» GIVEN MATERIAL:
========================================
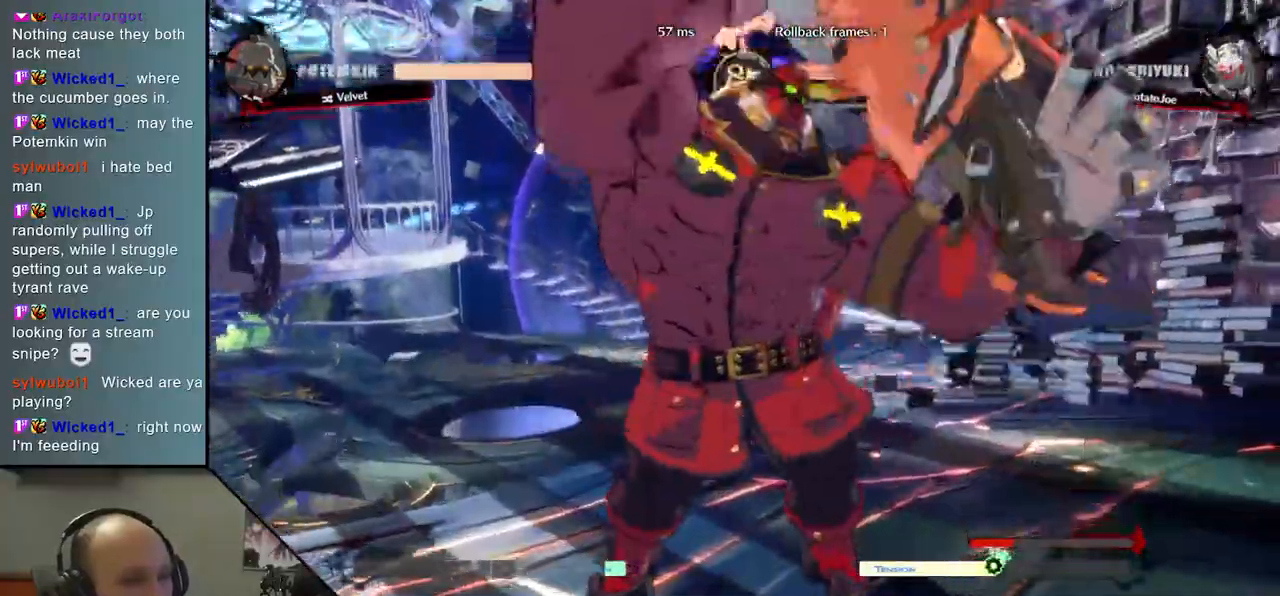
{"buttons": [], "left_stick": "right", "events": []}
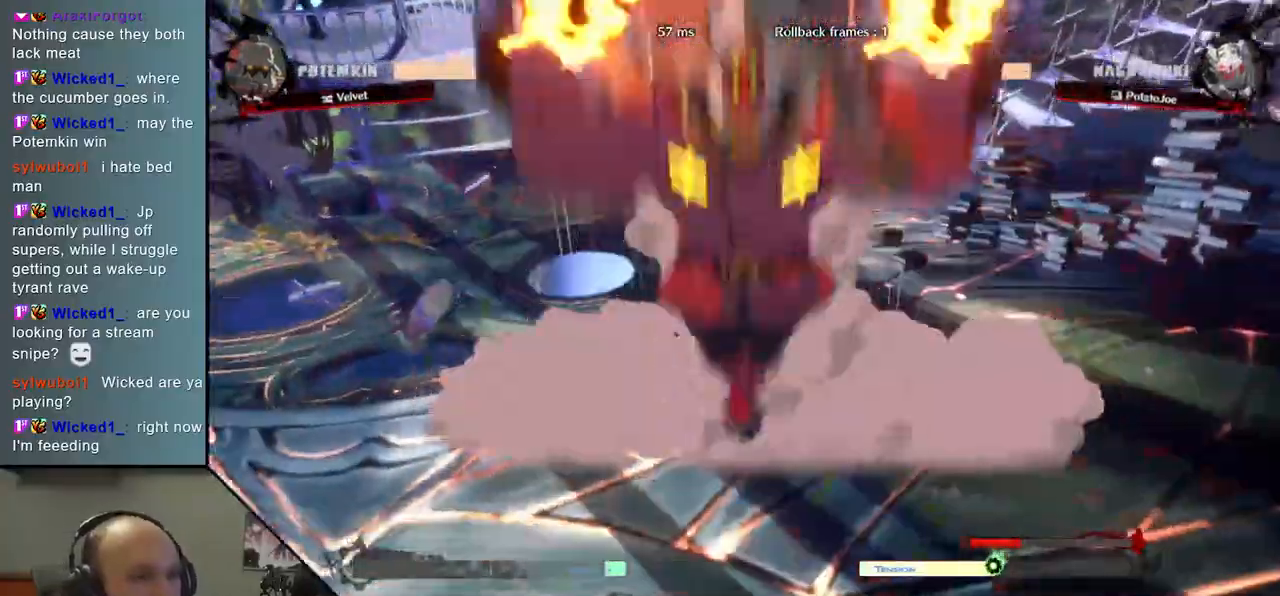
{"buttons": [], "left_stick": "right", "events": []}
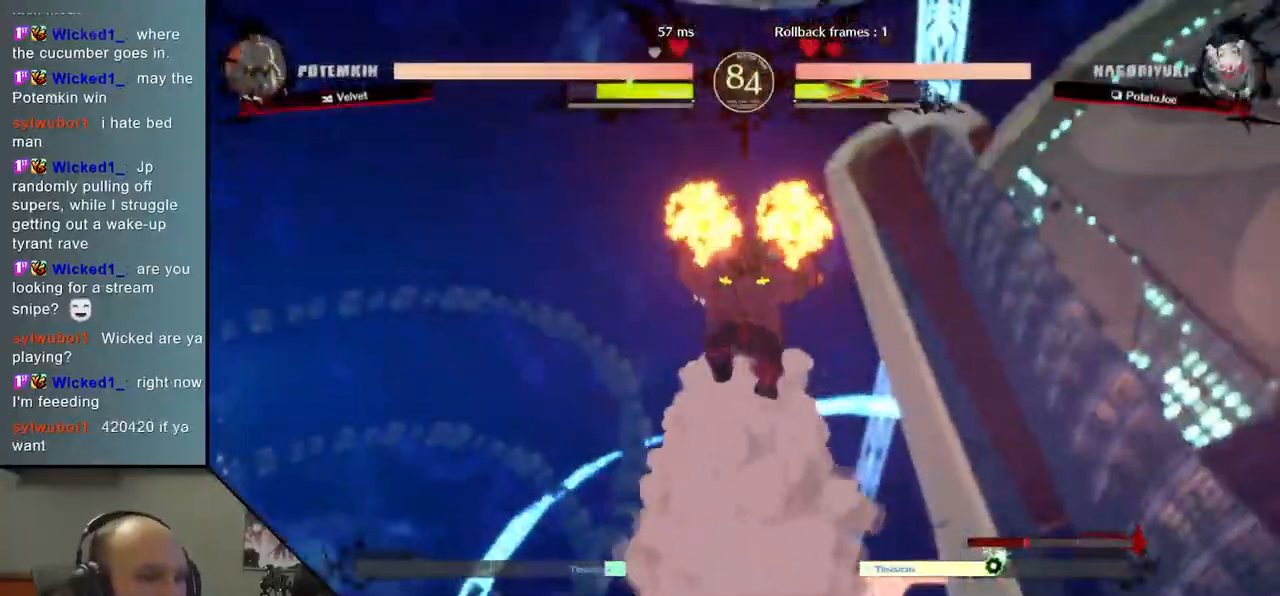
{"buttons": [], "left_stick": "right", "events": []}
========================================
» DIRECTIONS:
The full text of the data above, exact and without pictures, is what to return.

» SOLUTION:
{"buttons": [], "left_stick": "right", "events": []}
{"buttons": [], "left_stick": "right", "events": []}
{"buttons": [], "left_stick": "right", "events": []}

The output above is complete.